While the technical milestones are impressive, the business consequences can be even more significant. SLMs are significantly cheaper to run and much easier to deploy.

For example, a national retailer recently replaced a 34 billion parameter classification system with a 7 billion Mistral model for customer support triage. The change trimmed twenty GPU servers down to four – and these cost savings translate into profits 1:1. Or in life sciences, a medical device manufacturer now ships laptops to field reps in hospitals loaded with a specially trained Gemma 7 billion model; the on-device model summarizes regulatory PDFs without the need to connect to, e.g., public hotspots in the hospital and send confidential PDFs over public Wi-Fi to the cloud.

While the model creators used these anonymized examples on their public websites, none of these projects made headlines, yet together they hint at an inflection point… 

For enterprises, the message is simple: the era of “go big or go home” AI is over, or never existed.
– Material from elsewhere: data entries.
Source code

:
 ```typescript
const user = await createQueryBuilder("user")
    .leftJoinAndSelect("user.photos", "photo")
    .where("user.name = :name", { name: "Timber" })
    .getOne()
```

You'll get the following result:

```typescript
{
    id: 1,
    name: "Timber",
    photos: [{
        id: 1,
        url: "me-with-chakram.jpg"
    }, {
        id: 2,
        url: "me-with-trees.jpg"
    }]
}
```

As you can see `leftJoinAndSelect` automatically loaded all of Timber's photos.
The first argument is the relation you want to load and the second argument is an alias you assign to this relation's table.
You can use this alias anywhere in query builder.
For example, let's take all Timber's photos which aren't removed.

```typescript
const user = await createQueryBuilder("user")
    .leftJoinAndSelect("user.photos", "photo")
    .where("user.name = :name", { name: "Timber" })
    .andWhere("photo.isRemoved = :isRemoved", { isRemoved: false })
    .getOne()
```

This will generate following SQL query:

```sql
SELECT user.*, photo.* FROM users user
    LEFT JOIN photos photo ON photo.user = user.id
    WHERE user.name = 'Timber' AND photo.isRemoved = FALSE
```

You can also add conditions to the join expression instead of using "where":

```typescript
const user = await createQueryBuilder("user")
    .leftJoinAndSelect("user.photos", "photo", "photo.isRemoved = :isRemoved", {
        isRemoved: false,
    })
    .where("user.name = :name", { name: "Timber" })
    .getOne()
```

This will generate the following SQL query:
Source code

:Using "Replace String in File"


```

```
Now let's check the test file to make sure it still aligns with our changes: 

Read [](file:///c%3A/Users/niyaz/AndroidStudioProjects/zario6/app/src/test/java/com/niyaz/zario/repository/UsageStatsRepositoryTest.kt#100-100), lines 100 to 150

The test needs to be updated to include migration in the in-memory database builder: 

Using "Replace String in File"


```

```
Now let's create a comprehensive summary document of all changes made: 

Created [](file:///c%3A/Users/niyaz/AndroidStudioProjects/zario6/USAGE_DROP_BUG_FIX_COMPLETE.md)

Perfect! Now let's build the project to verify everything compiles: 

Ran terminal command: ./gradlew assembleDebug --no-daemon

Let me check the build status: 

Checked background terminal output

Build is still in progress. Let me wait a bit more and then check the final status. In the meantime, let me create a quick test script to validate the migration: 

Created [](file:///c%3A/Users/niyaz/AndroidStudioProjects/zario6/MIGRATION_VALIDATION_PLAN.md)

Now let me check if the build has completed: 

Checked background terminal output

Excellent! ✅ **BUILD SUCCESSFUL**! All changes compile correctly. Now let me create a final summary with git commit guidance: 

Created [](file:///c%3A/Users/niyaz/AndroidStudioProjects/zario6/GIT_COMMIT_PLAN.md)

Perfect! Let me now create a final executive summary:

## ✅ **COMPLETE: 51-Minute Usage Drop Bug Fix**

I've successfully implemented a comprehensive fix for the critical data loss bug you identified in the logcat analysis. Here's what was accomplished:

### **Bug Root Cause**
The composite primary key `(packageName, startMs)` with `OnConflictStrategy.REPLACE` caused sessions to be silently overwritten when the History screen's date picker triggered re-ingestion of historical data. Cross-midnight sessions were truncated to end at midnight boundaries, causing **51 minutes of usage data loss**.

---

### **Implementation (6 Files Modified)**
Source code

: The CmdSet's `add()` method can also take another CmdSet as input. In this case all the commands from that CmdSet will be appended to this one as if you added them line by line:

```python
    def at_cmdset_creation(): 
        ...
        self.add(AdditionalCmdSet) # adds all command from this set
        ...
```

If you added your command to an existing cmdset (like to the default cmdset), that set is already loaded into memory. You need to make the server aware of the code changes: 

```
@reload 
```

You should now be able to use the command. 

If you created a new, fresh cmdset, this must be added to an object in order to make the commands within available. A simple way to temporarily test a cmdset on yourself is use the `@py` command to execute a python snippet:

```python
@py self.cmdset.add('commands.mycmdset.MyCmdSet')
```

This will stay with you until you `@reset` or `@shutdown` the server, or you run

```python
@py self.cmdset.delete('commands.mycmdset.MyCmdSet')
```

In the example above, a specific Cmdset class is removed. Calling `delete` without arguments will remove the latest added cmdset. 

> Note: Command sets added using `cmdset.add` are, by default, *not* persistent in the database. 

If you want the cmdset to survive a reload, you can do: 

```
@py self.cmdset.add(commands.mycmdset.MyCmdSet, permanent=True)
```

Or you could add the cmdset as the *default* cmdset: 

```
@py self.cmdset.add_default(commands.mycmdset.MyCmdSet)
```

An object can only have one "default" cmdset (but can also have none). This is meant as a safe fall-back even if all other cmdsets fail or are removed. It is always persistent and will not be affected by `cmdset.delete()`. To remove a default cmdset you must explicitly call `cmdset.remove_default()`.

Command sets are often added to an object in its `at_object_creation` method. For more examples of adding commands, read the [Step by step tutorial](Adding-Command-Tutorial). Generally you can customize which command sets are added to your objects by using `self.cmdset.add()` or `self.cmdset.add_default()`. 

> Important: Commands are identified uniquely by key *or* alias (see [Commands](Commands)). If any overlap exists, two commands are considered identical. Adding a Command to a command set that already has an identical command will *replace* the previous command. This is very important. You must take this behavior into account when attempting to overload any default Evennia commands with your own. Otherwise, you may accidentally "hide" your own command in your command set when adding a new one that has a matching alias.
A right-sized model, trained on the right data and deployed in the right place, can deliver immediate returns while preserving the option to tap larger systems for moonshot projects. The companies that master this “small plus big” strategy—lean local intelligence backed by heavyweight support—will move faster, spend less, and protect their data more closely than competitors still stuck in one-size-fits-all thinking.

Finally, these developments will also advance agentic AI. We will explore in a future article how putting together a number of SLMs can create powerful, enterprise-ready AI agents that can perform tasks incredibly well without hallucinating.